In the first part of this interview, Gonsalves talks about his involvement in the labour movement, the efficacy of the PIL in safeguarding the rights of the downtrodden, labour laws in India, and more.

What drew the civil engineer from IIT to do law?

Well, it was the period of the mid-70s. There were all kinds of movements taking place in the country; there was the emergency, a railways strike, a textile strike etc. And students were quite politicized in that period. So, there were a lot of young people like me in IIT who were taken up by the movement. Some of my colleagues tried to break the railways strike by pretending to run the locomotive trains during the strike! Then, Indira Gandhi actually ordered the throwing out of the railway workers from their quarters at midnight. And some of the IIT students, including Praful Bidwai, the famous journalist, were very active in trying to get relief for the railway workers thrown out. It was quite a volatile period.

You had appeared in courts long before you got your law degree.

I argued 100-200 cases before I got my degree in law. That is because I was a representative of the Union, and in labour law, you can represent a Union. So it makes no difference if you are not a lawyer. I must have argued some of my biggest cases during that period – lockout of 4000 workers, strikes of 3000 workers. I had no senior, no guidance, no law books, I had nothing. I learnt on the job.

What inspired the formation of People’s Law Network and HRLN?

I went from engineering into the housing rights movement, where there was an organization in Bombay called the Bombay Slum Dweller’s United Front. And I worked there trying to organize against the eviction of slum dwellers. While doing that work, I lived in a textile workers’ colony in Bombay, in a chawl, which was occupied by textile workers. They used to live eight workers to one room, and they would sleep in shifts as they came in.

Then I actually joined as a mazdoor in the Bombay Port Trust Docks. And I hid my IIT qualification because then they would smell a rat, so to speak! We worked with the idea of starting a union in the docks, which didn’t work out because the union operating over there didn’t like any competition. And, I suspect, also because we were very amateurish in our ways – very revolutionary.

▶ _Instructions_:
a – In the interview excerpt, how many cases does Gonsalves say he argued before obtaining his law degree?
b – Retype the interview excerpt from "In the first" up to and including "IIT to do law?".

▶ _Recorded information_:

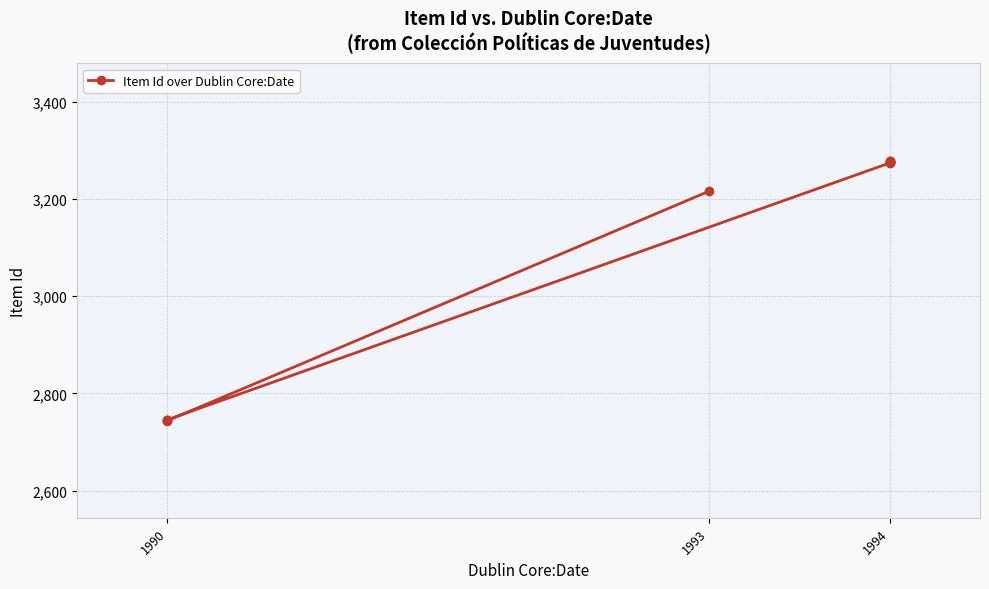

What is the value of the 8th point from the left?

3277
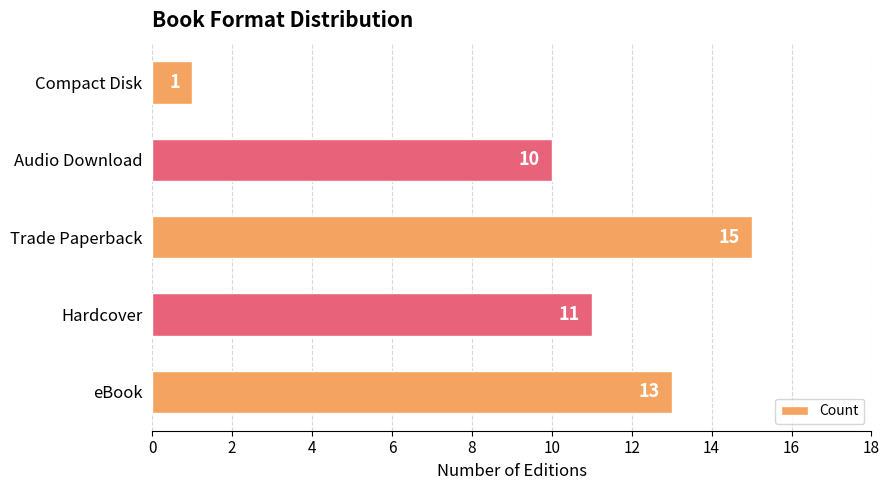

Where is the data nearest to the value 8?

Audio Download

▶ _Results in order_:
a – Between 100 and 200 cases.

b –
In the first part of this interview, Gonsalves talks about his involvement in the labour movement, the efficacy of the PIL in safeguarding the rights of the downtrodden, labour laws in India, and more.

What drew the civil engineer from IIT to do law?